THE PROBLEM. Below is a block of records. Copy every line in it that contains the word "research".

_ _ _ _

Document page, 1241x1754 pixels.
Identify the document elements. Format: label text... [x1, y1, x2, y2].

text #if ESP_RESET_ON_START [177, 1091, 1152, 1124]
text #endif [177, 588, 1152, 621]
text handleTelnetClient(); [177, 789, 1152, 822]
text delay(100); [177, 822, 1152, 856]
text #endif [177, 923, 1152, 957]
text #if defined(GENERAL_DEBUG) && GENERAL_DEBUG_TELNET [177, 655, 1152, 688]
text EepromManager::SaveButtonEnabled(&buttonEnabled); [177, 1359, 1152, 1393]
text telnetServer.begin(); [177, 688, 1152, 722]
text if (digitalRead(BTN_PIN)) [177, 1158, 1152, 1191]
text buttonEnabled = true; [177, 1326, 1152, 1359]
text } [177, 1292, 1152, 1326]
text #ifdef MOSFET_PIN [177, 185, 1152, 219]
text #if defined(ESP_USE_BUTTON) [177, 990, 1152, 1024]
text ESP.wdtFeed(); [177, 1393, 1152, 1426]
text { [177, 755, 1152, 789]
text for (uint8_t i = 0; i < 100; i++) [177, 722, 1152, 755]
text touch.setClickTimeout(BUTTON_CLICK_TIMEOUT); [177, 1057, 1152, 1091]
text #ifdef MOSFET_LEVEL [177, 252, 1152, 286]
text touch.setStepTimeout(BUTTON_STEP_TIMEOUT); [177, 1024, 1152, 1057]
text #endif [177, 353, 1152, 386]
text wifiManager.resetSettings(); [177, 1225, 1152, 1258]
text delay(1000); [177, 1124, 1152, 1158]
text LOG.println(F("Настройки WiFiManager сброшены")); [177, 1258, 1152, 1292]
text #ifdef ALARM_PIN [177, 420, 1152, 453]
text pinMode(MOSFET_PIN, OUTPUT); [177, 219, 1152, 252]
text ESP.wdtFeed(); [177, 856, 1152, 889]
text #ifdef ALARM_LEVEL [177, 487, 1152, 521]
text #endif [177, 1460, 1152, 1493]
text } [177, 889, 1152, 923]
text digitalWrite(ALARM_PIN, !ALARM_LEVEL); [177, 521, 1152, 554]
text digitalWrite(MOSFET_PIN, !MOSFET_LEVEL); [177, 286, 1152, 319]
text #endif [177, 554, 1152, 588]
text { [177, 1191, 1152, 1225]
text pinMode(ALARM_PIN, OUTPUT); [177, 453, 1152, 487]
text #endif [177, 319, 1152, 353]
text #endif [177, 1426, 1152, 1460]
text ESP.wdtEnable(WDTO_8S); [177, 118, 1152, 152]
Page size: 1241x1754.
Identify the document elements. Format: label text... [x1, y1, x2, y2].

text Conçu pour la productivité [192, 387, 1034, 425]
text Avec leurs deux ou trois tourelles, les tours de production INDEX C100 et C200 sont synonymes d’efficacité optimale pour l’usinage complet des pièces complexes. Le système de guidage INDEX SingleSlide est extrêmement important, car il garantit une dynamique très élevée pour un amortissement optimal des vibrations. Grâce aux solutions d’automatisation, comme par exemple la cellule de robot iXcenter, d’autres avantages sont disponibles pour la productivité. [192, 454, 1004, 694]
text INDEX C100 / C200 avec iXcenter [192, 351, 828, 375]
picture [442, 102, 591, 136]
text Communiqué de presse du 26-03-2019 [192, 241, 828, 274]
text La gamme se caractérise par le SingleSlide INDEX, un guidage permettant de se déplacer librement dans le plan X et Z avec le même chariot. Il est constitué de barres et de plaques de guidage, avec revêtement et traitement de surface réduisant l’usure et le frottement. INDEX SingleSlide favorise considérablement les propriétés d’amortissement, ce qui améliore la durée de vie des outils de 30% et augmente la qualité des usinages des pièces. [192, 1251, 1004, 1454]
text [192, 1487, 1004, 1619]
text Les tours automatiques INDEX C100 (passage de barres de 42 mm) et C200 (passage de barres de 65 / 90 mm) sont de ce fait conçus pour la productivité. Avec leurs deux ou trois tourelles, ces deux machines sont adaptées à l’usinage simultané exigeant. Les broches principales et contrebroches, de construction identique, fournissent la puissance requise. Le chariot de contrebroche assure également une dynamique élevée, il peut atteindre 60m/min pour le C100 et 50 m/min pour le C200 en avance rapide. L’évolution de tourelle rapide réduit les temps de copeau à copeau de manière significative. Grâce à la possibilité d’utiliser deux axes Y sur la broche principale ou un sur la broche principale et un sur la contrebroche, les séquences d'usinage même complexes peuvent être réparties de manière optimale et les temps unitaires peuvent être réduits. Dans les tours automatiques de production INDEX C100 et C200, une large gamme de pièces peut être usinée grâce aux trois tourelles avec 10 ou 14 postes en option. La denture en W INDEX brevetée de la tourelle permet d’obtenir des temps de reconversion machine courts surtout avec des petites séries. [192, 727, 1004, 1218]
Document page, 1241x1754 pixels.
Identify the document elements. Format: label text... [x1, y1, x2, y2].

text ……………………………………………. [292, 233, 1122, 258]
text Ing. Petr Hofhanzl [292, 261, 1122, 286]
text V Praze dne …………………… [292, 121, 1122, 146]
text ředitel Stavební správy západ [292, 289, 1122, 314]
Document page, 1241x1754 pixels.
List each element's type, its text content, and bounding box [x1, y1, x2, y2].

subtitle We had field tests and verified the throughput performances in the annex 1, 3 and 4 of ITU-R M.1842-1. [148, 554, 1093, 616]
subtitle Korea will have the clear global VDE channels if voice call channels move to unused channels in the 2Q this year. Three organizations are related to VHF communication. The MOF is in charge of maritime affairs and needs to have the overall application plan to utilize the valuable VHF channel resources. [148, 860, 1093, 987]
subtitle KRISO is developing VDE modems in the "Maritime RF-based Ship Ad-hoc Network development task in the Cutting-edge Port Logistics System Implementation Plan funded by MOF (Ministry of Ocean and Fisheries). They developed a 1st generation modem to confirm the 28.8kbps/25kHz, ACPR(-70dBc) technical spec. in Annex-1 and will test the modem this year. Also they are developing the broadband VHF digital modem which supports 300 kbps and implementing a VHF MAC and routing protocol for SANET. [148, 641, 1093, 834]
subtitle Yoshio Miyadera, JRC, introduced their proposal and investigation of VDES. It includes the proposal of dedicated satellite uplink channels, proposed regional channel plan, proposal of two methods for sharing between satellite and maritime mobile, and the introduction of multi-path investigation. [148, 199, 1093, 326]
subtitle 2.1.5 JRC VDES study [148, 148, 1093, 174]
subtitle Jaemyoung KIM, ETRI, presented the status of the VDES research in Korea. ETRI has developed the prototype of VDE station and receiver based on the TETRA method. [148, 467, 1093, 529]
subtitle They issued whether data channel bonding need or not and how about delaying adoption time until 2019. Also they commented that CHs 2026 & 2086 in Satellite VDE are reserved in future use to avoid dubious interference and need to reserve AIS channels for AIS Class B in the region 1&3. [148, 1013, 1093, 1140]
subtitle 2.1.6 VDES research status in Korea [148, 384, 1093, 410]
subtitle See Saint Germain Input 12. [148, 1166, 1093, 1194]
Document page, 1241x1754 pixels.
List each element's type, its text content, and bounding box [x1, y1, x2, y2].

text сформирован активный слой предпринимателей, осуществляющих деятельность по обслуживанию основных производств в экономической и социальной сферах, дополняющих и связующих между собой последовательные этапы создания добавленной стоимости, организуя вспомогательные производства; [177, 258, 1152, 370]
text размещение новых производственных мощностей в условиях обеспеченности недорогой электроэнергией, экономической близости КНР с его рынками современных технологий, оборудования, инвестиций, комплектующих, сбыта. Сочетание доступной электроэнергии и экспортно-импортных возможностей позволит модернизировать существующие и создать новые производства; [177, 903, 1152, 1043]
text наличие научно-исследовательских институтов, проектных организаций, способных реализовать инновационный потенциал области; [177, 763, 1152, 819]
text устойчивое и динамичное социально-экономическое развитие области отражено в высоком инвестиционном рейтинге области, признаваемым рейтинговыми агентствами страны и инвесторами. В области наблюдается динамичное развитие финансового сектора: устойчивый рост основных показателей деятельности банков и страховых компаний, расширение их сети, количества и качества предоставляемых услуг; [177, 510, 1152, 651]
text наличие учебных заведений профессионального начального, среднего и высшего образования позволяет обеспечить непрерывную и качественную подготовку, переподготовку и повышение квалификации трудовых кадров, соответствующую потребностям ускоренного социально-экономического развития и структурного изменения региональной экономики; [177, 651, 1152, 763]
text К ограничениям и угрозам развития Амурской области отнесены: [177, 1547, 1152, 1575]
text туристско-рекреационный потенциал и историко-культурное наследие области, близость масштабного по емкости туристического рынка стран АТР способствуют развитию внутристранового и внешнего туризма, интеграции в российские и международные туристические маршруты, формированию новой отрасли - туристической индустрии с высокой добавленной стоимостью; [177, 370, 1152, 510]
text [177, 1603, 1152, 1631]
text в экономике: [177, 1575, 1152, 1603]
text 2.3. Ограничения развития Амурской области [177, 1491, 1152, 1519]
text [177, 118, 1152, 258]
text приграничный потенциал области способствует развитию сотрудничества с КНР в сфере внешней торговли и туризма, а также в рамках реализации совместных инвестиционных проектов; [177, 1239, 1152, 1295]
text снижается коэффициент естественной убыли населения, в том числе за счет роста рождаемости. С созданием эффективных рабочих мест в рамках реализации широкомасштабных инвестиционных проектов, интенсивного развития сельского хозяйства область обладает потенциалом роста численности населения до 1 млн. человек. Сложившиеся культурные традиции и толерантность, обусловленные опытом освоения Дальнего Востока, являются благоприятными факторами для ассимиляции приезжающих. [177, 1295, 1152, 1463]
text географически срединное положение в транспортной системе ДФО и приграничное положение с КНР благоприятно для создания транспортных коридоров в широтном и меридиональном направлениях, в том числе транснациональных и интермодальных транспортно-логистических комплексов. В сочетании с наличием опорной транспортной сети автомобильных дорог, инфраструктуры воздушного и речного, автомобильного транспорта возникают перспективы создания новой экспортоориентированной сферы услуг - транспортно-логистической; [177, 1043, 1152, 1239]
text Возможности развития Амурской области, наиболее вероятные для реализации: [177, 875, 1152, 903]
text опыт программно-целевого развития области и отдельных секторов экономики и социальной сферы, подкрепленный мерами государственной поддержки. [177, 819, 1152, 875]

_ _ _ _

RESPONSE TO THIS TASK.
subtitle Jaemyoung KIM, ETRI, presented the status of the VDES research in Korea. ETRI has developed the prototype of VDE station and receiver based on the TETRA method. [148, 467, 1093, 529]
subtitle 2.1.6 VDES research status in Korea [148, 384, 1093, 410]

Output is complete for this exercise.